Collected data
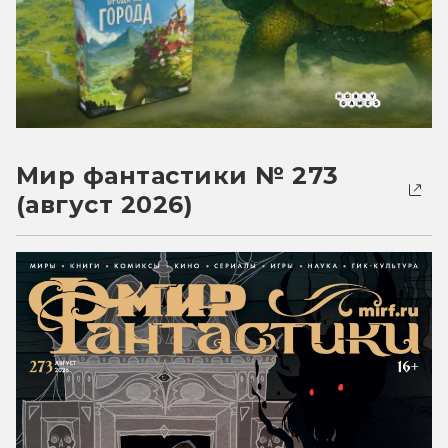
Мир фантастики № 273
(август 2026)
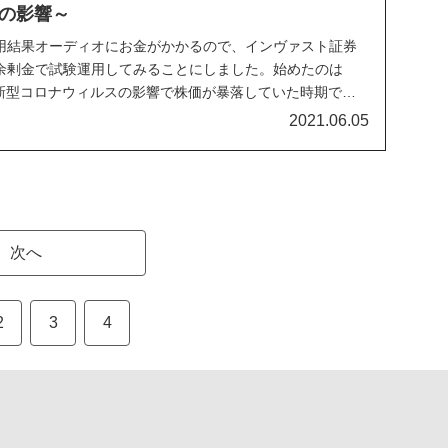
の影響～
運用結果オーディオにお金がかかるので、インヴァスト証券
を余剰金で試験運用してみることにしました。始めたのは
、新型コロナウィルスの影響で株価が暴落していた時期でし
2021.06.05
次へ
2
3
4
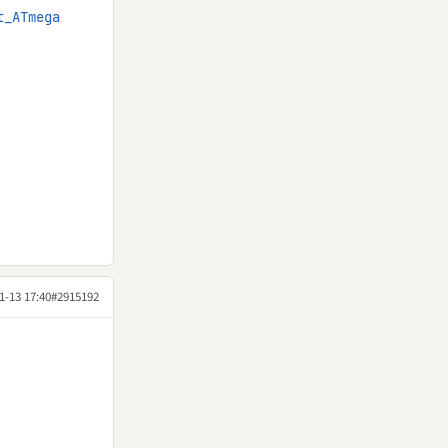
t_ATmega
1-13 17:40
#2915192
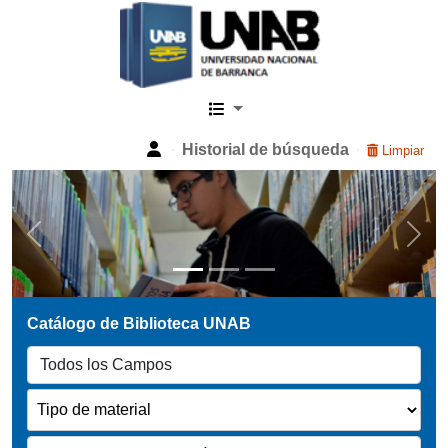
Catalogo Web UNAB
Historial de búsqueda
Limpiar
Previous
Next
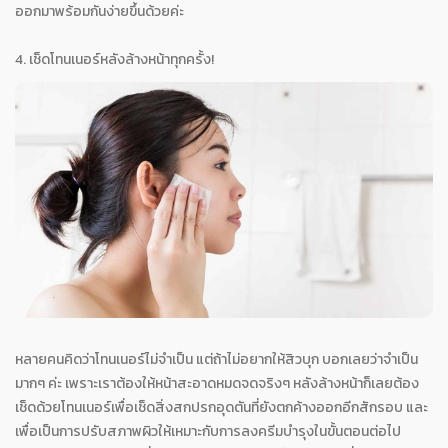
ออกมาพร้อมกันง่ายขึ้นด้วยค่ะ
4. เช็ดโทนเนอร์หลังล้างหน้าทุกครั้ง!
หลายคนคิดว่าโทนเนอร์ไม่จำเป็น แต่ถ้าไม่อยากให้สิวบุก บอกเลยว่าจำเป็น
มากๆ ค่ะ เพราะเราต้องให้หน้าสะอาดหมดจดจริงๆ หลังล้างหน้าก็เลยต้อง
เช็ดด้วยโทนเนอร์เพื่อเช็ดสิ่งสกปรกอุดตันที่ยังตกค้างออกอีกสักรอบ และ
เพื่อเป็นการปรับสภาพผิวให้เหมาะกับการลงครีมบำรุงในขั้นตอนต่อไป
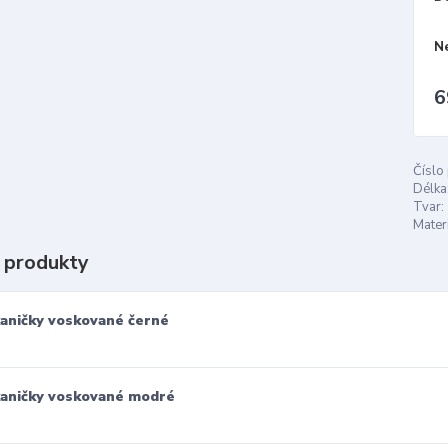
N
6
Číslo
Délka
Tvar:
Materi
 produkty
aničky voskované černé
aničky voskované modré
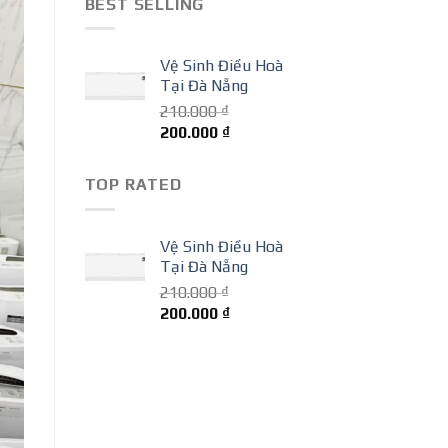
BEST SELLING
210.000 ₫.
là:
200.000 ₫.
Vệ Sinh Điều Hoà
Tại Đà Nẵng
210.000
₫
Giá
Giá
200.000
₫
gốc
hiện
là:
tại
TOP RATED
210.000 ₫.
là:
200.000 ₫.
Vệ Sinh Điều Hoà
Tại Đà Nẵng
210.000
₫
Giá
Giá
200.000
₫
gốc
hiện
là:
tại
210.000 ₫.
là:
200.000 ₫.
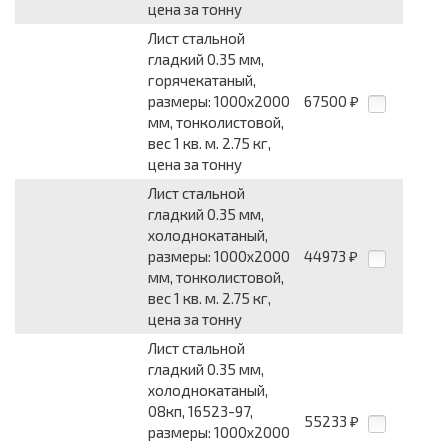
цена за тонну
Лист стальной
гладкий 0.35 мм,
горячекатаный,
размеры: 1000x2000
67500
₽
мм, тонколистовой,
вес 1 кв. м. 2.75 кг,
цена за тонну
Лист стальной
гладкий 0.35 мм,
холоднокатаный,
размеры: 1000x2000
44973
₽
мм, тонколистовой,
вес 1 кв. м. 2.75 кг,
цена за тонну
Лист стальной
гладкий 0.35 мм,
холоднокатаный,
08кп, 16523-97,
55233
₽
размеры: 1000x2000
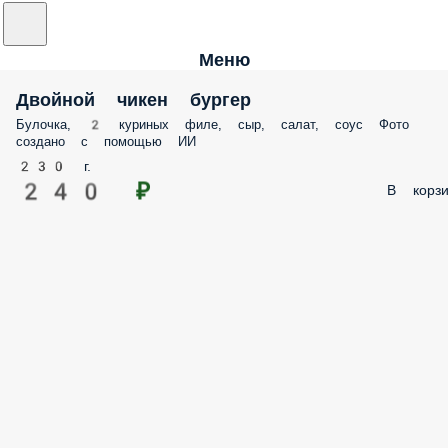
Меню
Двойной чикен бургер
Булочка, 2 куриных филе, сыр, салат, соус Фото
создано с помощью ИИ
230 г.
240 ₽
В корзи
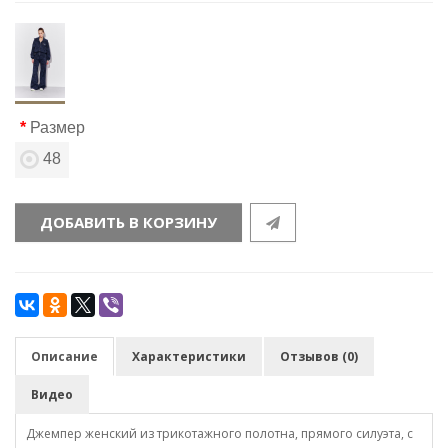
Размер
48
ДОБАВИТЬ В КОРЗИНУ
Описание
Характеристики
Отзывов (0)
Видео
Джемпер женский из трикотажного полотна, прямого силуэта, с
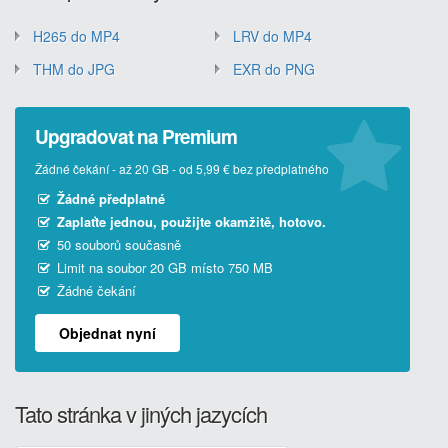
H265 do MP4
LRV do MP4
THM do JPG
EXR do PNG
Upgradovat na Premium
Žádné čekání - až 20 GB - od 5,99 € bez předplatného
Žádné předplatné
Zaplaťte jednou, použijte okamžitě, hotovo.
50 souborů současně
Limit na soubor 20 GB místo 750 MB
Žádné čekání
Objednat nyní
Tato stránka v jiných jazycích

### [Task to carry out]
Give every line of text in the material above as a numbered list, skipping any blank lines. Leave the pictures out.

### [Solution for this exercise]
1. Мир фантастики № 273
2. (август 2026)
3. の影響～
4. 運用結果オーディオにお金がかかるので、インヴァスト証券
5. を余剰金で試験運用してみることにしました。始めたのは
6. 、新型コロナウィルスの影響で株価が暴落していた時期でし
7. 2021.06.05
8. 次へ
9. 2
10. 3
11. 4
12. t_ATmega
13. 1-13 17:40
14. #2915192
15. Catalogo Web UNAB
16. Historial de búsqueda
17. Limpiar
18. Previous
19. Next
20. ออกมาพร้อมกันง่ายขึ้นด้วยค่ะ
21. 4. เช็ดโทนเนอร์หลังล้างหน้าทุกครั้ง!
22. หลายคนคิดว่าโทนเนอร์ไม่จำเป็น แต่ถ้าไม่อยากให้สิวบุก บอกเลยว่าจำเป็น
23. มากๆ ค่ะ เพราะเราต้องให้หน้าสะอาดหมดจดจริงๆ หลังล้างหน้าก็เลยต้อง
24. เช็ดด้วยโทนเนอร์เพื่อเช็ดสิ่งสกปรกอุดตันที่ยังตกค้างออกอีกสักรอบ และ
25. เพื่อเป็นการปรับสภาพผิวให้เหมาะกับการลงครีมบำรุงในขั้นตอนต่อไป
26. N
27. 6
28. Číslo
29. Délka
30. Tvar:
31. Materi
32.  produkty
33. aničky voskované černé
34. aničky voskované modré
35. BEST SELLING
36. 210.000 ₫.
37. là:
38. 200.000 ₫.
39. Vệ Sinh Điều Hoà
40. Tại Đà Nẵng
41. 210.000
42. ₫
43. Giá
44. Giá
45. 200.000
46. ₫
47. gốc
48. hiện
49. là:
50. tại
51. TOP RATED
52. 210.000 ₫.
53. là:
54. 200.000 ₫.
55. Vệ Sinh Điều Hoà
56. Tại Đà Nẵng
57. 210.000
58. ₫
59. Giá
60. Giá
61. 200.000
62. ₫
63. gốc
64. hiện
65. là:
66. tại
67. 210.000 ₫.
68. là:
69. 200.000 ₫.
70. цена за тонну
71. Лист стальной
72. гладкий 0.35 мм,
73. горячекатаный,
74. размеры: 1000x2000
75. 67500
76. ₽
77. мм, тонколистовой,
78. вес 1 кв. м. 2.75 кг,
79. цена за тонну
80. Лист стальной
81. гладкий 0.35 мм,
82. холоднокатаный,
83. размеры: 1000x2000
84. 44973
85. ₽
86. мм, тонколистовой,
87. вес 1 кв. м. 2.75 кг,
88. цена за тонну
89. Лист стальной
90. гладкий 0.35 мм,
91. холоднокатаный,
92. 08кп, 16523-97,
93. 55233
94. ₽
95. размеры: 1000x2000
96. Меню
97. Двойной чикен бургер
98. Булочка, 2 куриных филе, сыр, салат, соус Фото
99. создано с помощью ИИ
100. 230 г.
101. 240 ₽
102. В корзи
103. Размер
104. 48
105. ДОБАВИТЬ В КОРЗИНУ
106. Описание
107. Характеристики
108. Отзывов (0)
109. Видео
110. Джемпер женский из трикотажного полотна, прямого силуэта, с
111. H265 do MP4
112. LRV do MP4
113. THM do JPG
114. EXR do PNG
115. Upgradovat na Premium
116. Žádné čekání - až 20 GB - od 5,99 € bez předplatného
117. Žádné předplatné
118. Zaplaťte jednou, použijte okamžitě, hotovo.
119. 50 souborů současně
120. Limit na soubor 20 GB místo 750 MB
121. Žádné čekání
122. Objednat nyní
123. Tato stránka v jiných jazycích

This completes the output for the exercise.